=== TEXTO FORNECIDO ===

*****

É que não considero razoável que alguém limite sua vida apenas ao piso intermediário, autobloqueando os acessos ao porão – onde se enraízam os pensamentos – e ao sótão – de onde se pode voar. Para nós que trabalhamos no campo da educação, qualquer desinteresse pela casa toda revela uma imensa falta de sensibilidade e até mesmo uma não compreensão do papel social que temos em nossas mãos. Penso que é absolutamente necessária a ocupação, do modo mais completo possível, de todas as dependências da casa onde alojamos as origens do nosso pensamento (o porão), onde desenvolvemos nossas práticas pedagógicas cotidianas (o piso intermediário) e de onde podemos nos lançar para tentar construir outros mundos (o sótão)

(2012, p. 272).

A ida aos porões é uma busca por esse nível das práticas em sua imanência história. E seguindo tal calibragem, poderíamos complementar a metáfora bachelardiana da casa e advertir que os vários porões não podem ser guardados sob a proteção da palavra casa, sem também rachá-la. São invenções de infâncias, são invenções de casas, são invenções de verdade, são invenções...

2.3 Suspensão das certezas

Descer aos porões em busca de práticas em torno da infância, em sua imanência histórica, é circunscrever a criança como uma invenção – como invenção, por exemplo, de um sentimento e de um sistema de infância (SCHÉRER, 2009). Todavia, esse movimento metodológico implica, sobretudo, a suspensão das certezas (i.e., a verdade – relativa ou absoluta – como algo estável, estático e em si mesmo) como exercício do não saber. Desse modo, parece-nos profícuo olhar para o saber em seu caráter perspectivo (depende de um ponto de vista), agonístico (implica relações de poder, de luta e de conflito) e múltiplo (não passível de unificação) (SEVERIANO, 2016, p. 267). Isto, posto que, para escapar dos abismos das verdades absolutas e/ou relativas, precisamos que elas sejam, ainda que temporariamente, suspensas para que as idas aos porões não sejam um movimento de leitura desses pelos traços e organizações dos outros níveis da casa. Suspender as certezas, colocar-se numa posição de não saber e exercitar a liberdade do pensamento, então, constituem posturas, intimamente interligadas, muito vigorosas à calibragem de um pesquisar entre niilismos.

*****

=== MATERIAL EXIBIDO ===
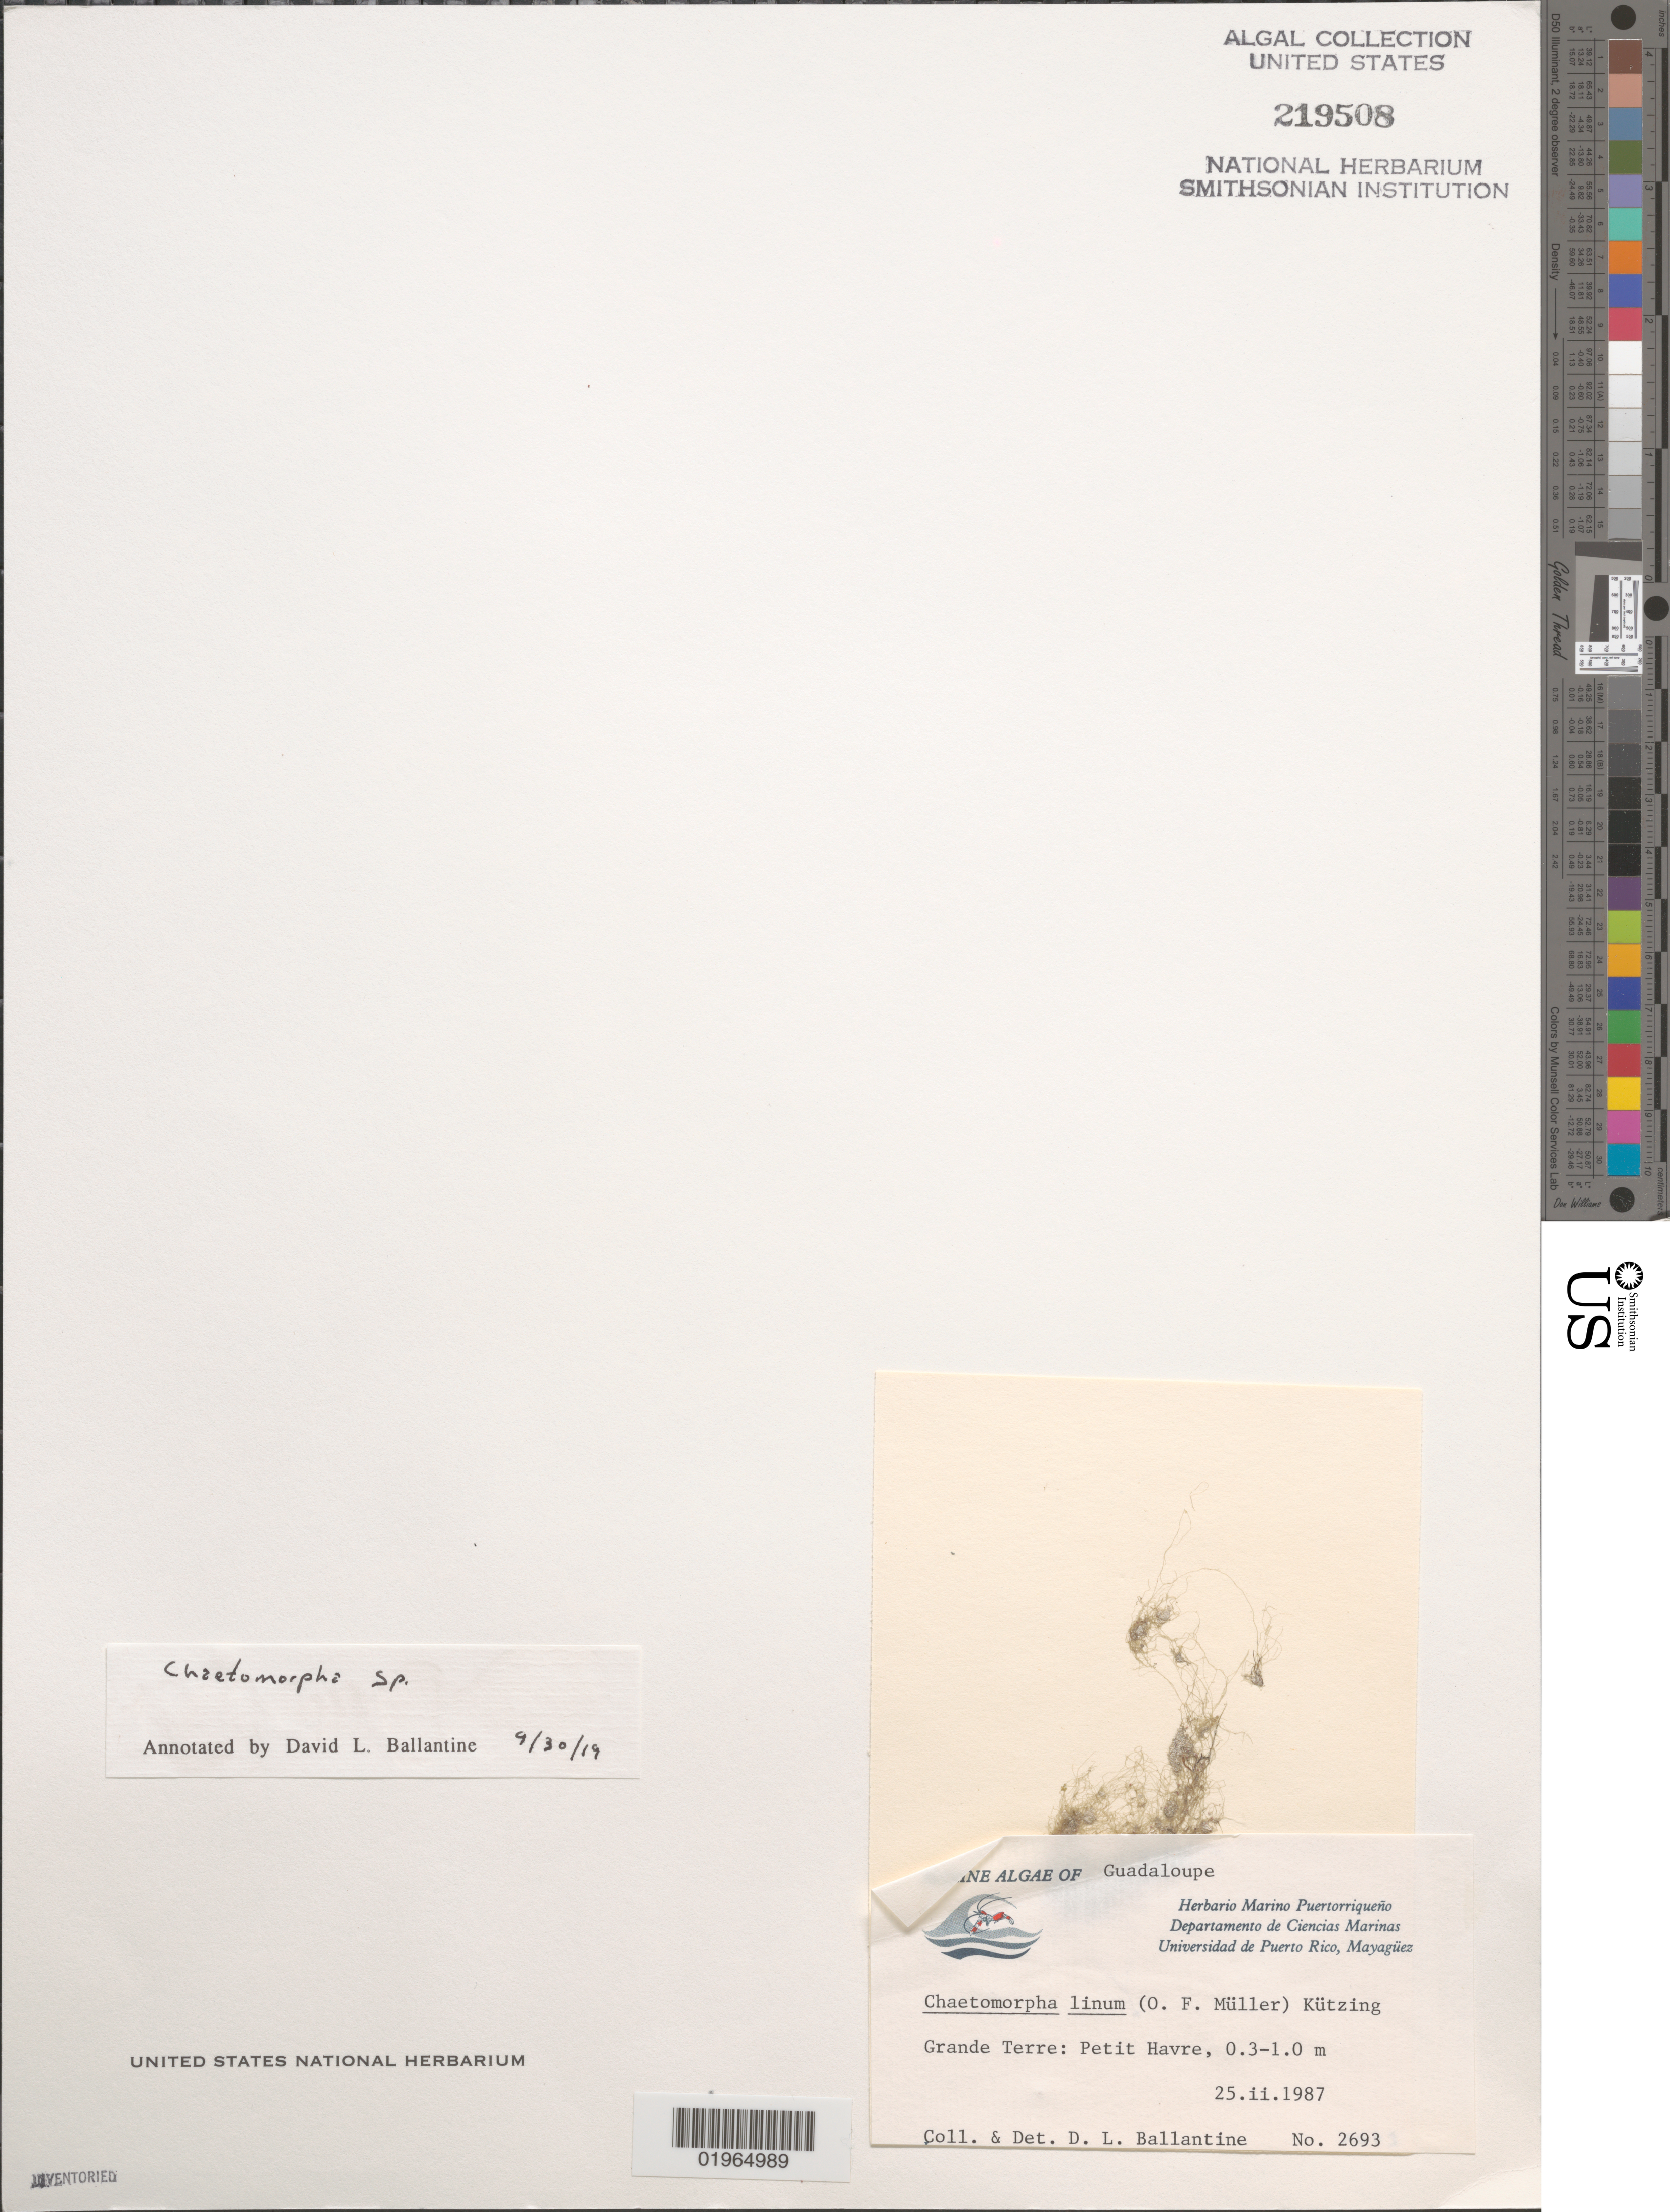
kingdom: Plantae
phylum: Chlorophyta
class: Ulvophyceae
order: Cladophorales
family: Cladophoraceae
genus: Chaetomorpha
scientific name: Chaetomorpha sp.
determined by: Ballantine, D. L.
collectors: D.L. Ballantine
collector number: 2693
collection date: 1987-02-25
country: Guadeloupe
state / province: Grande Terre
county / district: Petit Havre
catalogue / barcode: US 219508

*****

=== ENUNCIADO DA TAREFA ===
Segundo o texto fornecido, sob quais três caracteres seria profícuo olhar para o saber?

=== RESPOSTA MODELO ===
Perspectivo, agonístico e múltiplo.